The value of R106 alter the sensitivity of the compression??? There is a value around 330R when the meter starts wobbling back and forth depending on settings on level and release pots. I am now up to 1k2 and wobbling is not present.

And… the input level pot is the key to compression… that might have been the issue before actually because I did not turn it all up. Fully open it is possible to adjust the compression in small steps but when the level is rather low the compression starts only at very BIG signal levels and goes all the way back… i.e not useful at all.

So my question here is if it would be preferable to get rid of the input level pot and go for a output attenuation pot and thereby have the useful sensitivity of the compression and alter the overall volume with the "output" pot? If that is a good idea where would you recommend to connect it… before or after the output transformer?

Also: R112 (68K) at the thump switch makes the compression less "all or nothing" as compared to without the 68k… is this wrong or normal?

I am asking because I really have no experience in this vari-mu comp at all… haven't heard it before so nothing to compare.

I guess I have more questions but these are the most tricky ones at the moment.

Thanks in advance

/John
 
> I did not turn it all up.

It sounds like you have not used any compressor much?

You are correct: that meter is mis-marked. When not connected, the needle should sit on "-20", not zero.

You may be able to pop it open and turn the scale upside down, then turn the whole meter upside down, and get it right.

But that is NOT important. One end is "no compression", the other end is "heavy compression". You want to have the needle dancing between "none" and "medium" for many situations. (If the compression is for protection only, you want to sit on "none" but accept slight jerks. If the compressor is for conference speech or smashed AM radio sound, bang the needle as needed.)
 
Well, for sure I have used compressors before but … but the ones I have used doesn't have to be turned "full throttle" before they start compressing.

I have been thinking about the exact same thing… turn the meter upside down and open it up and flip the scale and I will have a functioning meter. By the looks of it and former experience of opening it it will work… even though I have to resemble the whole front panel.

The thing is that I don't want that all-or-nothing compression but rather an overall smooth compression.

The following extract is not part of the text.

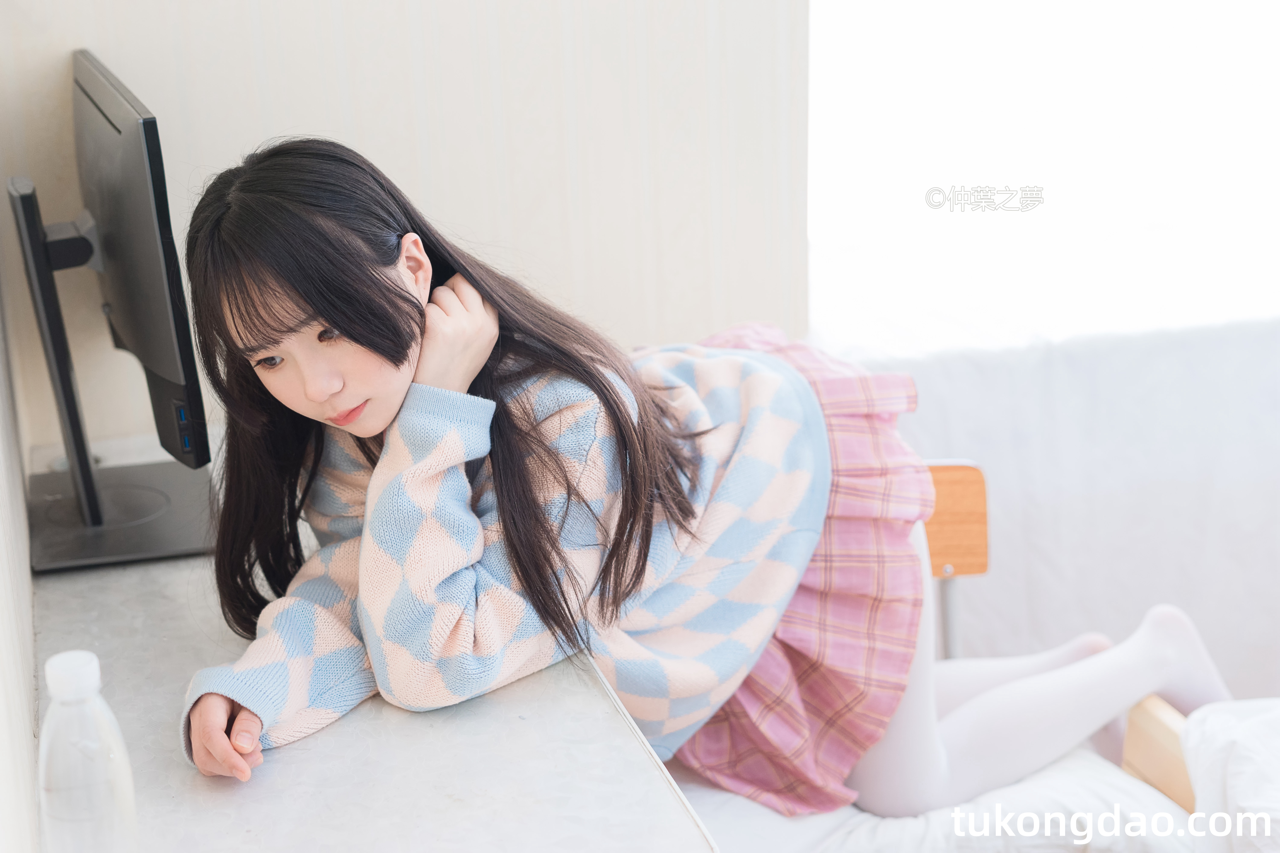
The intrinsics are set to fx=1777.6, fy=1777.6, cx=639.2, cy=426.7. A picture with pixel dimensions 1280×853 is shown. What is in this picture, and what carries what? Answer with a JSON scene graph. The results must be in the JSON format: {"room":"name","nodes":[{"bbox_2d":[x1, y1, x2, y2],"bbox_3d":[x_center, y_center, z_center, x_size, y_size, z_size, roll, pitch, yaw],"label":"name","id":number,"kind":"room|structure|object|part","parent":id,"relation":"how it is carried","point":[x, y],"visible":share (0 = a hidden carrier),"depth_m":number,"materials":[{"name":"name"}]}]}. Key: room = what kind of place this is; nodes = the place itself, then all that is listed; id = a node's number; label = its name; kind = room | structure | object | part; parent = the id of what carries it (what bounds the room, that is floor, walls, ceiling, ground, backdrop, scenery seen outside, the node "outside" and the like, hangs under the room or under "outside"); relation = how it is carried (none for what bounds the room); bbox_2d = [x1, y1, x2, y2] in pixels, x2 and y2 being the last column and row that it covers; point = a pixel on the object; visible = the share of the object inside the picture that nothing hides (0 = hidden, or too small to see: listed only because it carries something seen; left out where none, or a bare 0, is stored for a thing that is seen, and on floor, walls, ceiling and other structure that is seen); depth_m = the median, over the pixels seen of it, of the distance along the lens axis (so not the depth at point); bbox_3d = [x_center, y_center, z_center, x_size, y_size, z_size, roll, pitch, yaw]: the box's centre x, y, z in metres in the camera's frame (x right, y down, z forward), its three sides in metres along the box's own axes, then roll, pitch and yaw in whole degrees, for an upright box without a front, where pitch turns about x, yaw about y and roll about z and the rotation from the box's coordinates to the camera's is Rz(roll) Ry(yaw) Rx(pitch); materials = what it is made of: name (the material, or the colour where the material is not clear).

I decoupled the input level pot and replaced it with a 100k pot and coupled that one as a output attenuator pot instead. I didn't have much time to test it much but my theory seems to make sense in this case. I got a nice compression with the needle moving nicely around gain reduction of 2 - 4 on the meter ( I know that the meter really says nothing… just a hint on whats going on). This was tested with an acoustic guitar.